Por Michelle Starr
Publicado na ScienceAlert
Um conjunto de ossos de peru cortados e afiados, escavados há décadas em uma antiga sepultura de nativos americanos, parecem ser as ferramentas de tatuagem mais antigas que encontramos até hoje.
Uma nova e detalhada análise desses artefatos permitiu aos arqueólogos determinar que eles provavelmente foram usados para tatuar a pele, nos aproximando um pouco mais de compreender a história da modificação corporal, sugerindo que era uma prática persistente entre os nativos americanos por pelo menos 3.000 anos.
A tatuagem, embora considerada subcultural em algumas sociedades, é na verdade tão tradicional quanto você pode imaginar. Temos evidências de que humanos ao redor do mundo vêm decorando sua pele perfurando-a com instrumentos afiados e carregados com tinta há milhares de anos.
A pele humana não sobrevive facilmente à devastação do tempo, mas várias múmias tatuadas datadas de mais de 5.000 anos atrás foram descobertas, sugerindo que era bastante comum. No entanto, as ferramentas que nossos ancestrais usaram para essa arte foram mais difíceis de encontrar.
Isso pode ser parcialmente porque as ferramentas afiadas encontradas por arqueólogos tendem a ser arquivadas na categoria bastante ampla de “furador”.
Então, uma equipe de arqueólogos liderada por Aaron Deter-Wolf do Departamento de Meio Ambiente e Conservação do Tennessee decidiu dar uma olhada em ferramentas de ossos afiados recuperadas em 1985 de Fernvale, um sítio arqueológico nativo americano.
“Neste estudo, vamos além da classificação morfológica básica, combinando análise zooarqueológica, avaliação tecnológica, análise de desgaste de uso e estudos de ciência dos materiais para examinar um conjunto de ferramentas ósseas de um antigo sítio nativo estadunidense no centro do Tennessee”, escreveram eles em seu estudo.
“Nossa análise revela que entre aproximadamente 3500-1600 a.C., os ocupantes do sítio arqueológico Fernvale empregaram ferramentas de ossos afiados de perus (Meleagris gallopavo) como instrumentos de tatuagem, e que tanto os restos de pigmentos vermelhos quanto os pretos estão diretamente associados a esses artefatos”.
O conjunto consistia em vários instrumentos – quatro ossos afiados do tarso-metatarso de perus, dois dos quais com pontas intactas, e dois ossos radiais menores, com vestígios de pigmento ainda discerníveis em grãos.
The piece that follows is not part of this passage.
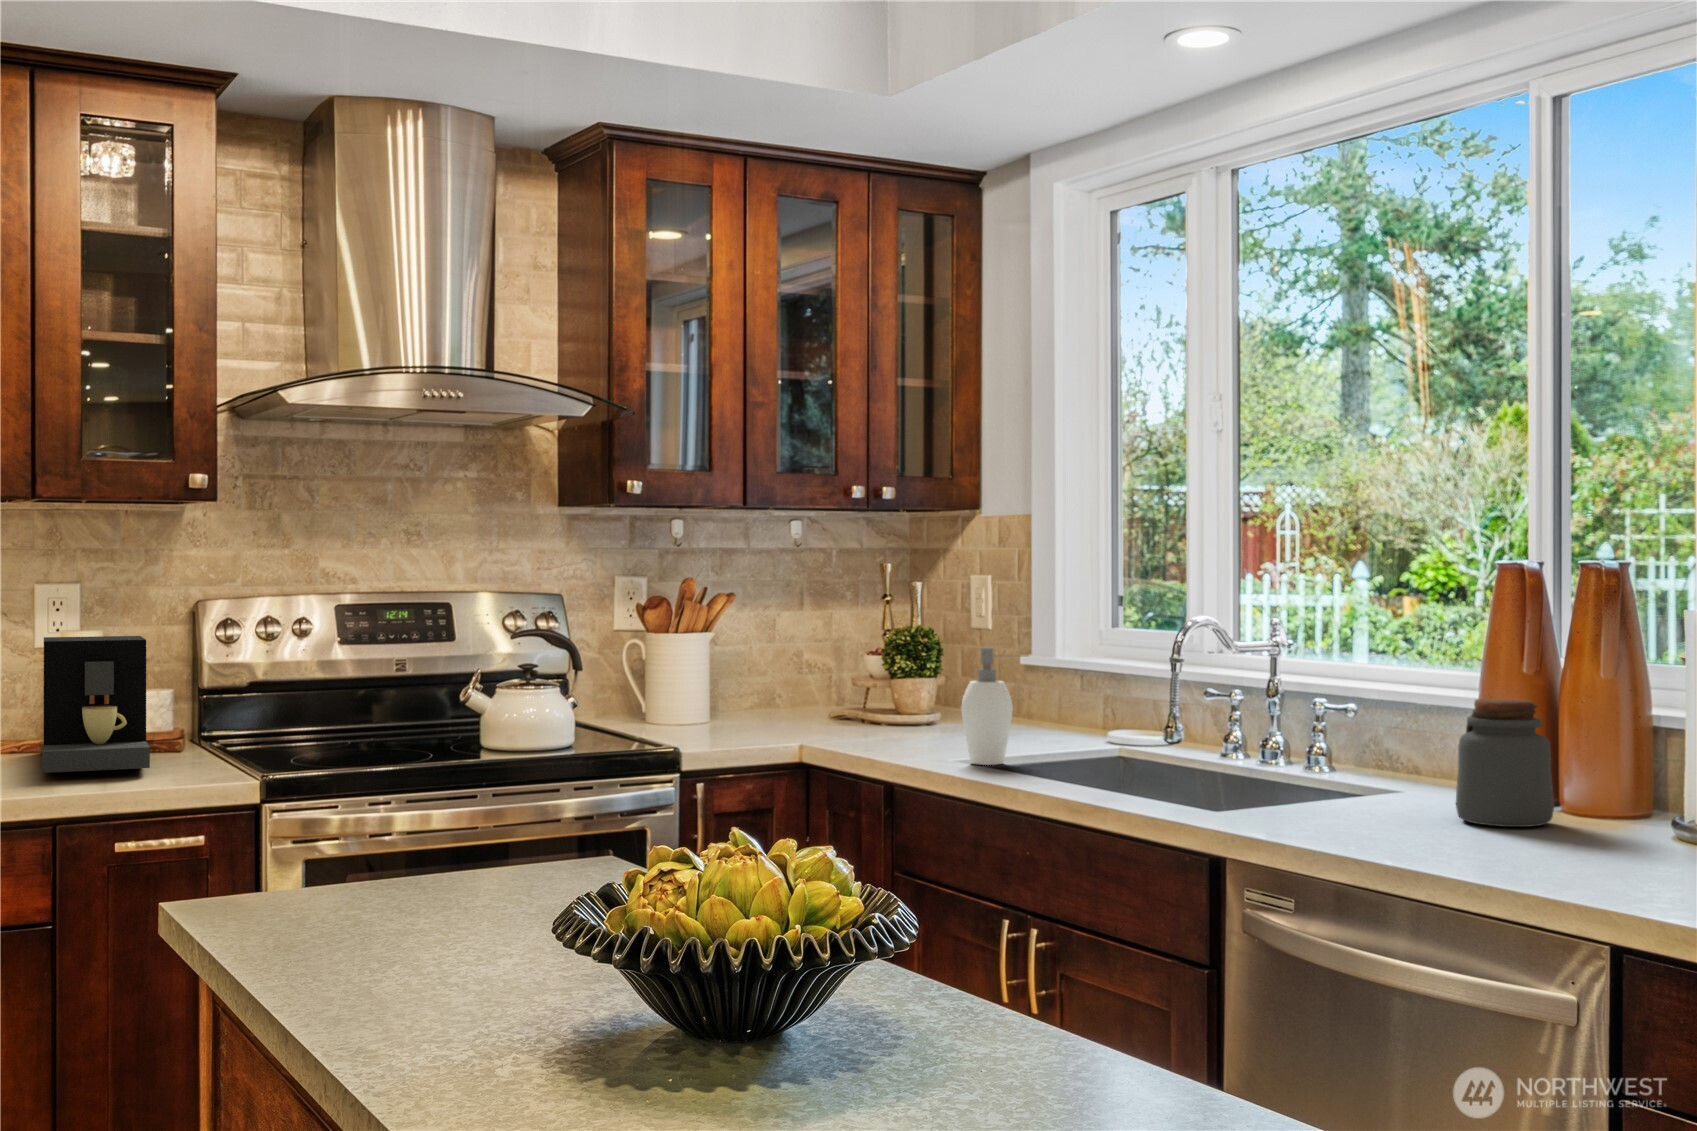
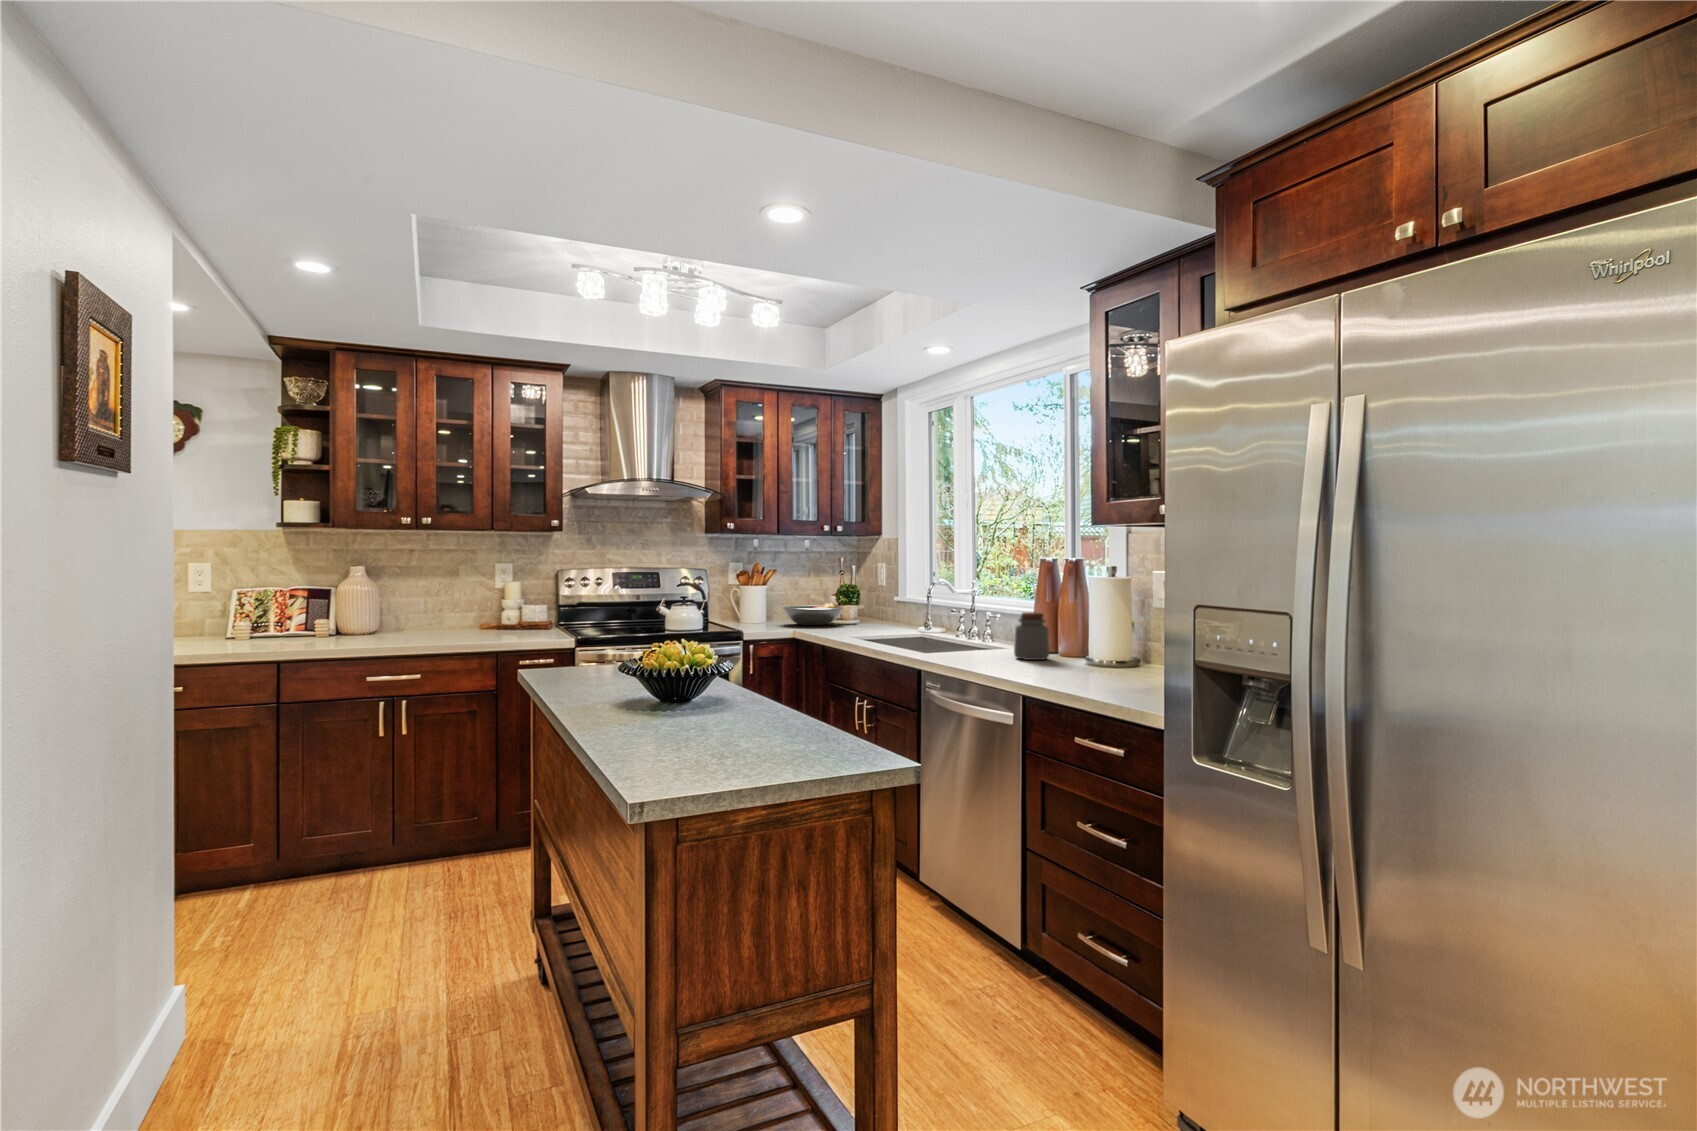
coffee maker: present [42,636,150,773] -> none [496,584,537,635]
soap dispenser: present [961,647,1013,765] -> none [851,592,878,638]
fruit bowl: none [756,671,903,727] -> present [783,602,843,625]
Esses ossos foram submetidos a uma análise minuciosa – microscopia com ampliação de até 140X, permitindo aos pesquisadores catalogar pequenas marcas da fabricação e padrões de desgaste; e espectroscopia de fluorescência de raios-X para ajudar a identificar os pigmentos.
Então, os resultados foram comparados aos de um estudo anterior, no qual um arqueólogo diferente esculpiu ossos afiados de um veado-galheiro e os usou para tatuar pele de um porco, para determinar os padrões de manufatura e uso que isso produziria.
A espectroscopia revelou que os pigmentos vermelhos e pretos nos ossos do rádio eram provavelmente derivados de óxido de ferro (ocre) e materiais de carbono – ambos registrados como materiais tradicionais de tatuagem na literatura arqueológica.
As marcas também eram consistentes com as marcas de desgaste nos ossos de veado e os depósitos de pigmento refletiam as manchas de pigmento de osso de veado. Conchas bivalves também foram encontradas no cemitério, também com pigmentos; estes, disseram os pesquisadores, poderiam ter sido usados como vasos de pigmento durante o processo de tatuagem.
A conclusão da equipe de que esses ossos representam as primeiras ferramentas de tatuagem conhecidas é muito convincente e significaria que a prática da tatuagem na América do Norte poderia ser ainda mais antiga do que pensávamos. Anteriormente, a primeira ferramenta conhecida era um instrumento feito de espinhos de cacto encontrado no estado estadunidense de Utah, datado de cerca de 2.000 anos atrás.
Suas descobertas, observa a equipe, enfatizam os problemas associados à atribuição de ferramentas ósseas a categorias amplas e como uma abordagem mais rigorosa poderia revelar diferentes tipos de ferramentas que podem estar escondidos à vista de todos.
“Combinado com análises futuras de desgaste de uso, avaliações elementares e análise contextual de outras coleções de artefatos”, escreveram eles, “as evidências do sítio arqueológico Fernvale fornecem um conjunto de dados significativo para análises de organização social e complexidade ritual entre sociedades coletoras do período arcaico no sudeste dos Estados Unidos”.
A pesquisa foi publicada no Journal of Archaeological Science: Reports.